Sometimes it can get awkward because nils and false, they're both falsey and you want the false values, you don't want the nils. You have to be very choosy about how you pick out values from a collection. If you just OR them all together, you lose all the nils and falseys in the same.

There's problems and you got to be careful with them, but it does solve a lot of problems at the same time. I think I left something open that I can't remember now. I'm just going to close this out and hope I'll think of it before I finish the episode.

Nil punning basically means nil has different meanings in different contexts. You can play with the different contexts, same value in different contexts, and treat, for instance, if you're in a Boolean context, if you're doing an if statement, you can treat it like a Boolean. If you're doing an iteration, you can treat it like a collection, etc.

It makes things nice. We like it. It makes the idioms that we use very concise. The original nil punning was just the two things is that nil was the empty list and it was a falsey. I guess the third thing is that it represented no value, if you had no answer.

They kind of work together. Falsey is like no truth. [laughs] The empty list is no rest of a list, so there's no answer to the question, what's the rest of the list? They kind of work together and it was a very tight little thing in the original Lisp.

Clojure has a lot more abstractions, a lot more context, basically, for nil to have a meaning. Nil takes on meanings in all those contexts. Nil becomes a thing that can be passed around and be meaningful.

Unlike in Java, for instance, where the only thing you can really do with a value that might be no is check if it's no. Is this thing no before you move on to calling methods on it?

It's not week typing because we're not saying that nil is equal to false. We're not saying that nil is equal to the empty list. It's simply that like different types, it has different meanings in different contexts.

Just like a HashMap has a different meaning from a vector. Even though you can iterate over both of them, it has different meanings. The nil also has a meaning in that context.

There is a problem which is that you don't know where the nil came from. Some function, some method that you called, somewhere in your code produced a nil and you weren't expecting it.

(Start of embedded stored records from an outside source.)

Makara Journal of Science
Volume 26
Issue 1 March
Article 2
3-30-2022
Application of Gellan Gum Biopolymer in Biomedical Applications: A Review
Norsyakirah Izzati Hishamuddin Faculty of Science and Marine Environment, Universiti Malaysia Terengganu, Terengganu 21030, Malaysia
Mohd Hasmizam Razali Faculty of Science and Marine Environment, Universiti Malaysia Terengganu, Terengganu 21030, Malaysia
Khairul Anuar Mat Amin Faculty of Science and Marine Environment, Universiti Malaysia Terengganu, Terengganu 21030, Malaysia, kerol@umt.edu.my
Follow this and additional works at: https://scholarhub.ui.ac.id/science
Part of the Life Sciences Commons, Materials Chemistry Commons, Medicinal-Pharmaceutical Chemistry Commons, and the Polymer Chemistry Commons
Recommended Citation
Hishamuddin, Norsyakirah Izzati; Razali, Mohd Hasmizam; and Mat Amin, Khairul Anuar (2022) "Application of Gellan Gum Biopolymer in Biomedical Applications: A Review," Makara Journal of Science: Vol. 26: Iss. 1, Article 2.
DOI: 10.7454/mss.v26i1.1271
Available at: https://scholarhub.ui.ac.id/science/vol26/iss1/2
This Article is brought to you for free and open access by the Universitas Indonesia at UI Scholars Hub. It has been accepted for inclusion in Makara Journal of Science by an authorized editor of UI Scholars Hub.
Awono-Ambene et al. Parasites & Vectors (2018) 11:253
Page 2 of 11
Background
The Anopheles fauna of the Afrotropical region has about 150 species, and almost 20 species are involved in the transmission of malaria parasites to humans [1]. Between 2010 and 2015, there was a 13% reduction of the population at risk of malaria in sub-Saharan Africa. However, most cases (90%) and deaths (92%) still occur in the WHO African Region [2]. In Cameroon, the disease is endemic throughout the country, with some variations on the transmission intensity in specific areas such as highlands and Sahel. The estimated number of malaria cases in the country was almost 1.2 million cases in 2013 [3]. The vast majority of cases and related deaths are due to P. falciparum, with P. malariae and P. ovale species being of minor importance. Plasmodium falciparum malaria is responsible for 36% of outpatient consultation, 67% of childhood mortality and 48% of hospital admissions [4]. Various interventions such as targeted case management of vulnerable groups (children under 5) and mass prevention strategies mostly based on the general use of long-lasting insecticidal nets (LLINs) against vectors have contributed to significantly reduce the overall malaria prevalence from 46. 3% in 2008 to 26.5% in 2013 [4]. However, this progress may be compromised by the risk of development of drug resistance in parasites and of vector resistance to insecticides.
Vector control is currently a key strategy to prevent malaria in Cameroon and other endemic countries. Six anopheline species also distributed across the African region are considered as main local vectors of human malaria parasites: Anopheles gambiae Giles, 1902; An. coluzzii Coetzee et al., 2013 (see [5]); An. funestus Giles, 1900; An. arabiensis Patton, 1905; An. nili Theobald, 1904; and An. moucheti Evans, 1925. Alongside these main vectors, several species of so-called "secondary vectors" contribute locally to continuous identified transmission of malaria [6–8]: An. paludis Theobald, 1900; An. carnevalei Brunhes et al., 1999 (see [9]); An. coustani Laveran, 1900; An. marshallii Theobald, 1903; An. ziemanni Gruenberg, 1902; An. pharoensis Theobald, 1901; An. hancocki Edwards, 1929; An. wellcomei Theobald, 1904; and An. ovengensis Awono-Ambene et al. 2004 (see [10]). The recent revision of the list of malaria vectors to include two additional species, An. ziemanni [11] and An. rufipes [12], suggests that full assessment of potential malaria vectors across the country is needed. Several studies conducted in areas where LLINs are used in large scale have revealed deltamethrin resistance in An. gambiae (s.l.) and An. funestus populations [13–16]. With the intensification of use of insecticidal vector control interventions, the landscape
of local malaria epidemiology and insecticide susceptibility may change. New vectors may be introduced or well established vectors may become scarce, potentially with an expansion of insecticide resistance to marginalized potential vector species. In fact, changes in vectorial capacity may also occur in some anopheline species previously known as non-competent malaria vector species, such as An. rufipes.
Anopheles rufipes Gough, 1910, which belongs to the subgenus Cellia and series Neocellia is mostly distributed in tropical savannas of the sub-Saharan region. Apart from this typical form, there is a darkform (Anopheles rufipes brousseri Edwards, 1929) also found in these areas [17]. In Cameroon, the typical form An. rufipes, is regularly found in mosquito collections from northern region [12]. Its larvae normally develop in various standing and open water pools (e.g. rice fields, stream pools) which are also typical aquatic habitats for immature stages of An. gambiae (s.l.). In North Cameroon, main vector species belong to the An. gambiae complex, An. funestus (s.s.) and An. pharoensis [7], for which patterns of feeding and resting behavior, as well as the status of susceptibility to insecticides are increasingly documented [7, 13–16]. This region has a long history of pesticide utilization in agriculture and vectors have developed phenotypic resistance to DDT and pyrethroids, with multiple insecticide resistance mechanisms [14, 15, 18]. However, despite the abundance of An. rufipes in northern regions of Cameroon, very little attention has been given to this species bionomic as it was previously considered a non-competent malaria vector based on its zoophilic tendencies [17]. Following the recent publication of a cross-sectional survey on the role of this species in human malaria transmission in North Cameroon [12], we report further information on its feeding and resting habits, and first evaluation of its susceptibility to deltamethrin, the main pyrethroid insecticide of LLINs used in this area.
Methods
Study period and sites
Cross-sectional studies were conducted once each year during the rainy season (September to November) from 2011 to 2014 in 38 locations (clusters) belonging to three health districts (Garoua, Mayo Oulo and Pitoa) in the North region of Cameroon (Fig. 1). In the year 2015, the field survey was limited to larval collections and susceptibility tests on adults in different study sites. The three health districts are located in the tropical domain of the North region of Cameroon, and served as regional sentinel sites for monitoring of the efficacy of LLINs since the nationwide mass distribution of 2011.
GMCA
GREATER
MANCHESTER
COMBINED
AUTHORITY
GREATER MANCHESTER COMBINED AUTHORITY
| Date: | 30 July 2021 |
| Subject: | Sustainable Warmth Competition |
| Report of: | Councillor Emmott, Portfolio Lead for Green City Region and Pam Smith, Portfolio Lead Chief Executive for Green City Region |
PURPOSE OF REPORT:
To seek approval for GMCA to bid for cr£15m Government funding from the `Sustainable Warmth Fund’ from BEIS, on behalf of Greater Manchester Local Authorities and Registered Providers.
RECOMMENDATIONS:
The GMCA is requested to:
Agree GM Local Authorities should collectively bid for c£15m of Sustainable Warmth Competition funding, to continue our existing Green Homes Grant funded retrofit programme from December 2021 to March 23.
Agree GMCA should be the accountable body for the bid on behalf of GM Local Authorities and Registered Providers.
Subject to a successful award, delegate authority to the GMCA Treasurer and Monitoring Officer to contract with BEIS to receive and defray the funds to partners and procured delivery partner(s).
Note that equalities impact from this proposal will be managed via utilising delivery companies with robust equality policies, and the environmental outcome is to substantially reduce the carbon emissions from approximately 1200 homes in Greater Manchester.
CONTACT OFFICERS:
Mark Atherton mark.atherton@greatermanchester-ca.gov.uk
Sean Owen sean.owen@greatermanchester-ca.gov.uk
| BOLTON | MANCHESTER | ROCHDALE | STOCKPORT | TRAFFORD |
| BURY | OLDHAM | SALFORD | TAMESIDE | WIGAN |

Often it will get threaded through till the end of the calculation, and you have it there. You don't know what to do with it. You don't know where it came from. You didn't expect it. Haskell does not have nulls, but it does have maybes, and the nothing is the most analogous thing to nil or a null in Clojure.

At least you know that nothing is possible in Haskell because it's part of the type, and the types are consistent. I didn't think of the thing. Maybe I'll have to do another episode.

If you like this episode, you should check out the Functional Design in Clojure episode that came out. It's episode 47, came out September 20th. It's called, "What is nil punning?" It's a good podcast. You should subscribe to it if you're into Clojure.

They have a real knack for explaining a lot of stuff in Clojure but over voice, which is not the easiest thing to do. If you like this episode, you like this podcast, you can find the past episodes at lispcast.com/podcast. There you'll find audio, video, and text versions of all of the past episodes. You can consume it however you like.

You'll find some links to subscribe. If you want to subscribe to the podcast, or to the videos, it's on YouTube. You can also just get the text as RSS, whatever you like. You'll also find links to social media where I love to get into these discussions. Nil punning is a touchy subject. I try to be careful. I don't think it solves all problems.

I think it solves a lot of problems. Some people are so fed up with it. They're like, "I want types. Get me out of here." Let me know what side of the fence you are on in that. Do you like types? Do you think types solve this problem once and for all? I think that this is a big topic, so I'd love to hear your opinions on it.

Awesome. I'm going to close out now. I really thought I would think of it. This has been my thought on functional programming. My name is Eric Normand. Thank you for listening. As always, rock on.